代わりに、トング片手に激辛キムチを咀嚼していた聖南が葉璃の上目遣いを引き受けた。
「風助って、あの黒髪の?」
「そうです。俺を病院まで送ってくれたの、たしか風助さんだった気が……」
「覚えてたんだ。風助のこと」
「もちろんですよ! 少し怖そうでしたけど、実は優しい人なんだろうなっていうのが滲み出てました。佐々木さん、もし迷惑じゃなかったら、風助さんに連絡してもらえたり……」
聖南と恭也は、驚きをもって葉璃を見つめた。
葉璃がここまで言うとは意外だ。
仕事始めの初日に関係者全員に謝罪回りをしたという葉璃が、その件で迷惑をかけた(と思っている)風助をずっと気にかけていたなど、聖南は少しも気付けずにいた。

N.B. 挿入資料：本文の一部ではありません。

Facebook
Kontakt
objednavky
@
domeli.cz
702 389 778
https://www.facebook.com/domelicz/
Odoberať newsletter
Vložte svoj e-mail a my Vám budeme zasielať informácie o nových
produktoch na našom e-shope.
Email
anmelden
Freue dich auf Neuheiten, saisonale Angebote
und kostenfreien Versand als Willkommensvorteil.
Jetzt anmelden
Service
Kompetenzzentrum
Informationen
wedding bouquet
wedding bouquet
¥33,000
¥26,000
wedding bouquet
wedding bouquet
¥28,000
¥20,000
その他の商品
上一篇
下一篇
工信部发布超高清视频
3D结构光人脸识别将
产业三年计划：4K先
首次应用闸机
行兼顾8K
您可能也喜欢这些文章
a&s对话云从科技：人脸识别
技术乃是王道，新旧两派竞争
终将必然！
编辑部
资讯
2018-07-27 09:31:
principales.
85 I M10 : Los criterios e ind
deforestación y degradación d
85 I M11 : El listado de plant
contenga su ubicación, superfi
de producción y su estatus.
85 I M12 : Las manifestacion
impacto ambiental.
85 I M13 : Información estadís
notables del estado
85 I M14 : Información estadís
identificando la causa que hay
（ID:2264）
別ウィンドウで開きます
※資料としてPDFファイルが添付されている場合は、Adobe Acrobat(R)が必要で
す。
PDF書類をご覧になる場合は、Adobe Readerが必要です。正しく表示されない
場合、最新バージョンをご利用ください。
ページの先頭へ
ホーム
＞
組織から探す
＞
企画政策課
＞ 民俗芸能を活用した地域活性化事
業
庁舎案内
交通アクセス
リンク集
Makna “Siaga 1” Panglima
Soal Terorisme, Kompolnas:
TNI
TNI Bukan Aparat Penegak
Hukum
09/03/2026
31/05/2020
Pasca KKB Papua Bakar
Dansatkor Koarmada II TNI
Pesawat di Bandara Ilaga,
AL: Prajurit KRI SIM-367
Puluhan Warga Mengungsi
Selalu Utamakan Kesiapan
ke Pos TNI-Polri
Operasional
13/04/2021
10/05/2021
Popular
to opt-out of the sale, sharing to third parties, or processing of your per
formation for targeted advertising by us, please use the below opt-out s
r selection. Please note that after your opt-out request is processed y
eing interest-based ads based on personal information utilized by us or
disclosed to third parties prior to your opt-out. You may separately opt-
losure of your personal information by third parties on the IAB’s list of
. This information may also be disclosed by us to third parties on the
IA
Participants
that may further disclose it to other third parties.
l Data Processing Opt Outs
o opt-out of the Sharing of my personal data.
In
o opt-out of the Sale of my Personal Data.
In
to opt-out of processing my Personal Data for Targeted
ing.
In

人見知りの葉璃が自ら連絡を取ってほしいと願い出たことも、聖南と恭也が顔を見合わせるほどには異常事態だった。
「分かった。出るか分からないが今電話してみよう」
「ありがとうございます!!」
「あ、でも一つ言っとくけど、風助は極端に感情表現が乏しい男なんだ。セナさんとか恭也とか、葉璃の周りにいる男たちみたいな対応をするとは限らない。それでもいいなら通話かけてみる」
「それは全然大丈夫です! すみませんとありがとうございますをお伝えしたいだけなので!」
「……分かった」
目の前のご馳走と、新たに運ばれてきた大盛りごはんの誘惑と戦いながら、葉璃はスマホを操作する佐々木を凝視している。
聖南もあの翌日には佐々木を介して風助に礼を伝えたけれど、直接話せるならその方がいいと葉璃のハツラツとした横顔を見ていて思った。
「風助って今高校の先生だったよな。そんな冷たい対応しねぇだろ」
「えっ、風助さんって先生なんですか!?」
佐々木の動向を窺いながら呟くと、瞳と頬をまん丸にした葉璃が聖南の言葉に食い付いた。